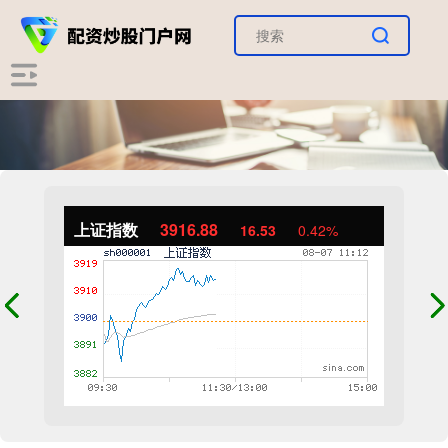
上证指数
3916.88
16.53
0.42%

--

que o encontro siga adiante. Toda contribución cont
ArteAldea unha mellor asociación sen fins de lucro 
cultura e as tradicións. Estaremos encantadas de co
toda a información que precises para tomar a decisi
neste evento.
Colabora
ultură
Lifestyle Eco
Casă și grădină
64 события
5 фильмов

**Your instructions**
List each line from the entries above that contains the string "decisi". Case matters.

**Result of this exercise**
toda a información que precises para tomar a decisi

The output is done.